> TASK TO CARRY OUT: Rewrite every record below with "offsetDistance" swapped for "startOffset" at each occurrence, leaving all other text unchanged. Omit the pictures from your answer.
========================================================================
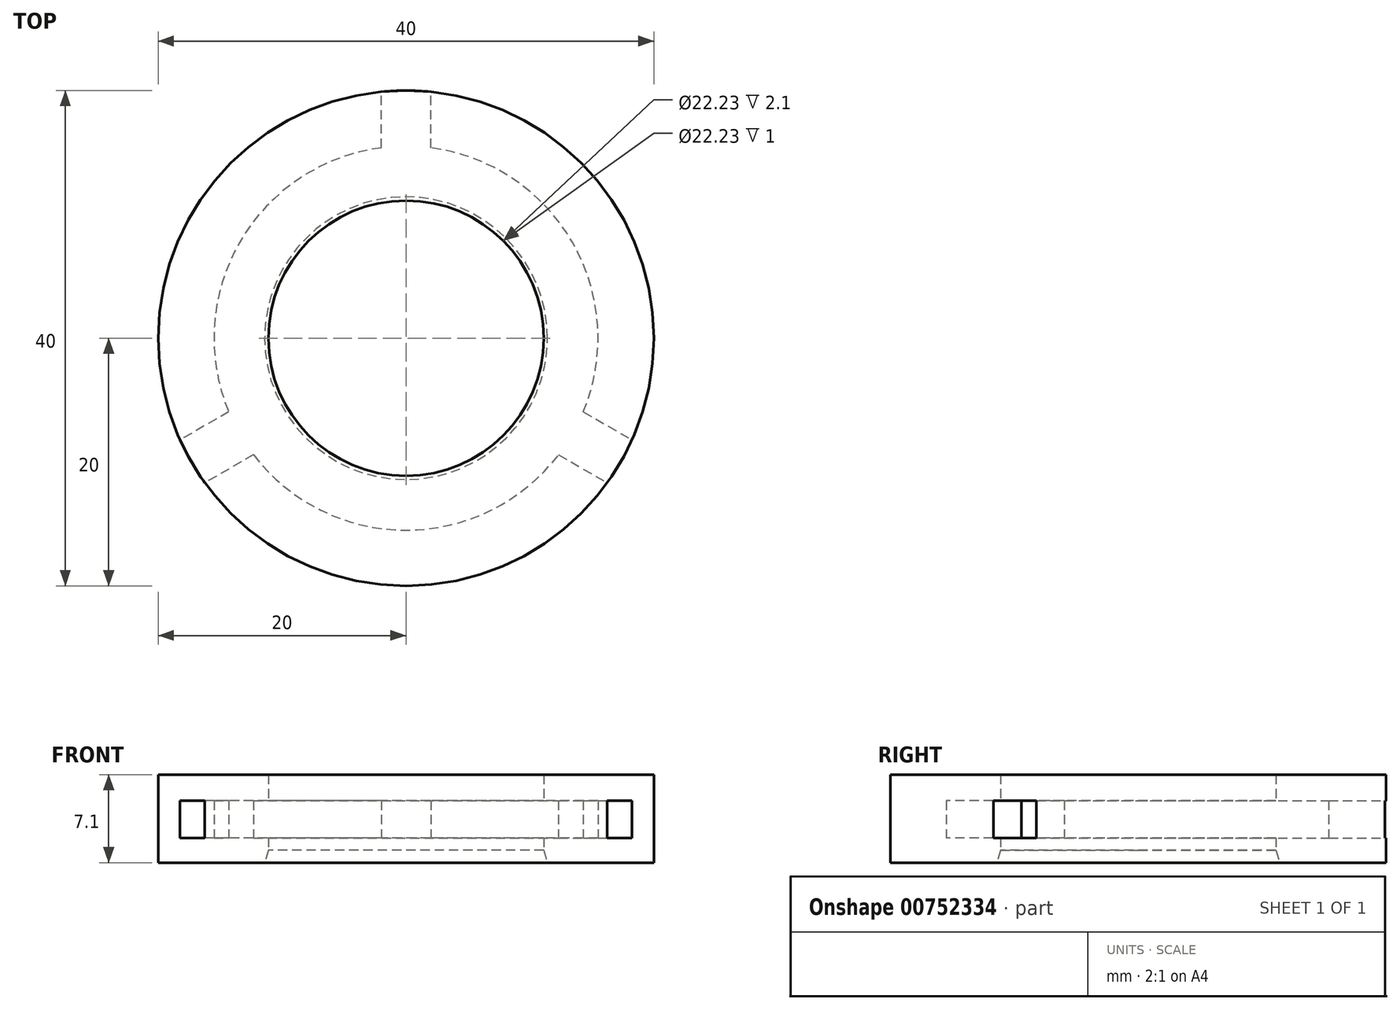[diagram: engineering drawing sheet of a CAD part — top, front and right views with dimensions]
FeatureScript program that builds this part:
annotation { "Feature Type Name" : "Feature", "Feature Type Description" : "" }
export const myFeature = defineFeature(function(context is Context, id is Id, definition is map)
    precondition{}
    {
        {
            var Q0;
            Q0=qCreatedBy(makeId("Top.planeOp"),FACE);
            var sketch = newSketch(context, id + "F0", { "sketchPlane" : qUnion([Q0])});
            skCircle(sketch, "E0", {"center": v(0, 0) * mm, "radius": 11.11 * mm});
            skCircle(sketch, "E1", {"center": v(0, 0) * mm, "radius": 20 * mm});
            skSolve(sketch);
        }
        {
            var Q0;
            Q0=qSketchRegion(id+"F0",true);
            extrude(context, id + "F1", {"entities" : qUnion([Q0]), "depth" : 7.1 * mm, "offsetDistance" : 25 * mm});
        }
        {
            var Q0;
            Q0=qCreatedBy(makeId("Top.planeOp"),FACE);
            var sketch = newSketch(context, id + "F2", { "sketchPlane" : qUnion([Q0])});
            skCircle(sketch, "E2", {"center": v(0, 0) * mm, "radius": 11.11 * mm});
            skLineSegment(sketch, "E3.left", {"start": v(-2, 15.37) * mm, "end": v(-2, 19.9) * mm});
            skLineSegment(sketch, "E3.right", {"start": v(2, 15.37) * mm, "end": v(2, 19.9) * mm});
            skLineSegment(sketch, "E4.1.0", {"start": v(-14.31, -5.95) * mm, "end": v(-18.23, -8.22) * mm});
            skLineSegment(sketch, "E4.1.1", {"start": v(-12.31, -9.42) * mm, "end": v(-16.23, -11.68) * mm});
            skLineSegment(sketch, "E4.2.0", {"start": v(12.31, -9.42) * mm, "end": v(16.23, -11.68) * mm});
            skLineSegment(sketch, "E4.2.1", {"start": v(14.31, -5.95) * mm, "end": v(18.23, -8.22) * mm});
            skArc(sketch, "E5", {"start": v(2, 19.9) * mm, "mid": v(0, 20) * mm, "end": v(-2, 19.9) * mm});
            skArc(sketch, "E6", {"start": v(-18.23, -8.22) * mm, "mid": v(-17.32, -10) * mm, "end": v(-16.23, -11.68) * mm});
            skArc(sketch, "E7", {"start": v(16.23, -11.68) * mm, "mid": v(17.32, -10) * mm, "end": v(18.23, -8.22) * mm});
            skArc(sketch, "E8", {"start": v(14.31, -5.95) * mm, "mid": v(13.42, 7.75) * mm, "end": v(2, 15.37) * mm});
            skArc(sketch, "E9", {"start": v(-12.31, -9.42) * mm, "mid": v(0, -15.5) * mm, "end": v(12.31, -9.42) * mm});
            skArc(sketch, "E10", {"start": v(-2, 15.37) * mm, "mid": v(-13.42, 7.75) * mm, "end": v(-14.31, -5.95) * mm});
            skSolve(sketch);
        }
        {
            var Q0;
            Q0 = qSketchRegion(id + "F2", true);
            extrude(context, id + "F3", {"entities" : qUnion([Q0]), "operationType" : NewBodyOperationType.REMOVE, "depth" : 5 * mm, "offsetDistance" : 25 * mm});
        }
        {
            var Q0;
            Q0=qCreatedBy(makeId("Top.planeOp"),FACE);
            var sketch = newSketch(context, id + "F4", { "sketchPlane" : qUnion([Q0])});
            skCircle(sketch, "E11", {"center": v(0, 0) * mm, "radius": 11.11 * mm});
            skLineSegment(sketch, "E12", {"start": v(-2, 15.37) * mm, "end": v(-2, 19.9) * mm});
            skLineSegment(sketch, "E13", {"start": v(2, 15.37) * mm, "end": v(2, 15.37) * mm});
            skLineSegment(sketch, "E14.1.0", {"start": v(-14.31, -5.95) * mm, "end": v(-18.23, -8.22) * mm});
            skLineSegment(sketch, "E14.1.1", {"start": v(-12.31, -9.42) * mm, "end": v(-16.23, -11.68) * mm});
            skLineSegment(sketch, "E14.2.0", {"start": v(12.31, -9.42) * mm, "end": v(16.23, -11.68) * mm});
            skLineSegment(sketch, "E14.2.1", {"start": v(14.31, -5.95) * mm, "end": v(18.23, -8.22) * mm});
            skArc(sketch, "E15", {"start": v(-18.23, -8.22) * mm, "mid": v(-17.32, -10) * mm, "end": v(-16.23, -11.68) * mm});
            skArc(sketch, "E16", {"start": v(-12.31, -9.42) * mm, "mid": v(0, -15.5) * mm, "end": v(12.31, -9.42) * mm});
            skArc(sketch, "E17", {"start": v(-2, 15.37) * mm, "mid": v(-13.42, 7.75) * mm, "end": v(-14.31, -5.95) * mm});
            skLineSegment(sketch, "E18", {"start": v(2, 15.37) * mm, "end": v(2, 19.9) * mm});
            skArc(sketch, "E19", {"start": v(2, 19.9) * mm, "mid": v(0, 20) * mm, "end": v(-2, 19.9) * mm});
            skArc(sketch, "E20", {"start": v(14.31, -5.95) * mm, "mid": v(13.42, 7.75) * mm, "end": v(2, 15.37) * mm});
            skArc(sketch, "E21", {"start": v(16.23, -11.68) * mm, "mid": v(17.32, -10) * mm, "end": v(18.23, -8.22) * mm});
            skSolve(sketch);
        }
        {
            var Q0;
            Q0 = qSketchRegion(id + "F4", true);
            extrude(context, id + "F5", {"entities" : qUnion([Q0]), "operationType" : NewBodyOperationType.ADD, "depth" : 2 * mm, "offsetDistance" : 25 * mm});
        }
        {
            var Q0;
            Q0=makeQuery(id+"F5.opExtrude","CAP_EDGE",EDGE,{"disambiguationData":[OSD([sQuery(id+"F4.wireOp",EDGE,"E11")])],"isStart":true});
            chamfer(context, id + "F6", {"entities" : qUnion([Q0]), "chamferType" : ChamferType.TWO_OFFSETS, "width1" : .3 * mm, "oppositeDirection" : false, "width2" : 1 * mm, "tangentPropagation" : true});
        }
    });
========================================================================
> EXERCISE OUTPUT:
[diagram: engineering drawing sheet of a CAD part — top, front and right views with dimensions]
FeatureScript program that builds this part:
annotation { "Feature Type Name" : "Feature", "Feature Type Description" : "" }
export const myFeature = defineFeature(function(context is Context, id is Id, definition is map)
    precondition{}
    {
        {
            var Q0;
            Q0=qCreatedBy(makeId("Top.planeOp"),FACE);
            var sketch = newSketch(context, id + "F0", { "sketchPlane" : qUnion([Q0])});
            skCircle(sketch, "E0", {"center": v(0, 0) * mm, "radius": 11.11 * mm});
            skCircle(sketch, "E1", {"center": v(0, 0) * mm, "radius": 20 * mm});
            skSolve(sketch);
        }
        {
            var Q0;
            Q0=qSketchRegion(id+"F0",true);
            extrude(context, id + "F1", {"entities" : qUnion([Q0]), "depth" : 7.1 * mm, "startOffset" : 25 * mm});
        }
        {
            var Q0;
            Q0=qCreatedBy(makeId("Top.planeOp"),FACE);
            var sketch = newSketch(context, id + "F2", { "sketchPlane" : qUnion([Q0])});
            skCircle(sketch, "E2", {"center": v(0, 0) * mm, "radius": 11.11 * mm});
            skLineSegment(sketch, "E3.left", {"start": v(-2, 15.37) * mm, "end": v(-2, 19.9) * mm});
            skLineSegment(sketch, "E3.right", {"start": v(2, 15.37) * mm, "end": v(2, 19.9) * mm});
            skLineSegment(sketch, "E4.1.0", {"start": v(-14.31, -5.95) * mm, "end": v(-18.23, -8.22) * mm});
            skLineSegment(sketch, "E4.1.1", {"start": v(-12.31, -9.42) * mm, "end": v(-16.23, -11.68) * mm});
            skLineSegment(sketch, "E4.2.0", {"start": v(12.31, -9.42) * mm, "end": v(16.23, -11.68) * mm});
            skLineSegment(sketch, "E4.2.1", {"start": v(14.31, -5.95) * mm, "end": v(18.23, -8.22) * mm});
            skArc(sketch, "E5", {"start": v(2, 19.9) * mm, "mid": v(0, 20) * mm, "end": v(-2, 19.9) * mm});
            skArc(sketch, "E6", {"start": v(-18.23, -8.22) * mm, "mid": v(-17.32, -10) * mm, "end": v(-16.23, -11.68) * mm});
            skArc(sketch, "E7", {"start": v(16.23, -11.68) * mm, "mid": v(17.32, -10) * mm, "end": v(18.23, -8.22) * mm});
            skArc(sketch, "E8", {"start": v(14.31, -5.95) * mm, "mid": v(13.42, 7.75) * mm, "end": v(2, 15.37) * mm});
            skArc(sketch, "E9", {"start": v(-12.31, -9.42) * mm, "mid": v(0, -15.5) * mm, "end": v(12.31, -9.42) * mm});
            skArc(sketch, "E10", {"start": v(-2, 15.37) * mm, "mid": v(-13.42, 7.75) * mm, "end": v(-14.31, -5.95) * mm});
            skSolve(sketch);
        }
        {
            var Q0;
            Q0 = qSketchRegion(id + "F2", true);
            extrude(context, id + "F3", {"entities" : qUnion([Q0]), "operationType" : NewBodyOperationType.REMOVE, "depth" : 5 * mm, "startOffset" : 25 * mm});
        }
        {
            var Q0;
            Q0=qCreatedBy(makeId("Top.planeOp"),FACE);
            var sketch = newSketch(context, id + "F4", { "sketchPlane" : qUnion([Q0])});
            skCircle(sketch, "E11", {"center": v(0, 0) * mm, "radius": 11.11 * mm});
            skLineSegment(sketch, "E12", {"start": v(-2, 15.37) * mm, "end": v(-2, 19.9) * mm});
            skLineSegment(sketch, "E13", {"start": v(2, 15.37) * mm, "end": v(2, 15.37) * mm});
            skLineSegment(sketch, "E14.1.0", {"start": v(-14.31, -5.95) * mm, "end": v(-18.23, -8.22) * mm});
            skLineSegment(sketch, "E14.1.1", {"start": v(-12.31, -9.42) * mm, "end": v(-16.23, -11.68) * mm});
            skLineSegment(sketch, "E14.2.0", {"start": v(12.31, -9.42) * mm, "end": v(16.23, -11.68) * mm});
            skLineSegment(sketch, "E14.2.1", {"start": v(14.31, -5.95) * mm, "end": v(18.23, -8.22) * mm});
            skArc(sketch, "E15", {"start": v(-18.23, -8.22) * mm, "mid": v(-17.32, -10) * mm, "end": v(-16.23, -11.68) * mm});
            skArc(sketch, "E16", {"start": v(-12.31, -9.42) * mm, "mid": v(0, -15.5) * mm, "end": v(12.31, -9.42) * mm});
            skArc(sketch, "E17", {"start": v(-2, 15.37) * mm, "mid": v(-13.42, 7.75) * mm, "end": v(-14.31, -5.95) * mm});
            skLineSegment(sketch, "E18", {"start": v(2, 15.37) * mm, "end": v(2, 19.9) * mm});
            skArc(sketch, "E19", {"start": v(2, 19.9) * mm, "mid": v(0, 20) * mm, "end": v(-2, 19.9) * mm});
            skArc(sketch, "E20", {"start": v(14.31, -5.95) * mm, "mid": v(13.42, 7.75) * mm, "end": v(2, 15.37) * mm});
            skArc(sketch, "E21", {"start": v(16.23, -11.68) * mm, "mid": v(17.32, -10) * mm, "end": v(18.23, -8.22) * mm});
            skSolve(sketch);
        }
        {
            var Q0;
            Q0 = qSketchRegion(id + "F4", true);
            extrude(context, id + "F5", {"entities" : qUnion([Q0]), "operationType" : NewBodyOperationType.ADD, "depth" : 2 * mm, "startOffset" : 25 * mm});
        }
        {
            var Q0;
            Q0=makeQuery(id+"F5.opExtrude","CAP_EDGE",EDGE,{"disambiguationData":[OSD([sQuery(id+"F4.wireOp",EDGE,"E11")])],"isStart":true});
            chamfer(context, id + "F6", {"entities" : qUnion([Q0]), "chamferType" : ChamferType.TWO_OFFSETS, "width1" : .3 * mm, "oppositeDirection" : false, "width2" : 1 * mm, "tangentPropagation" : true});
        }
    });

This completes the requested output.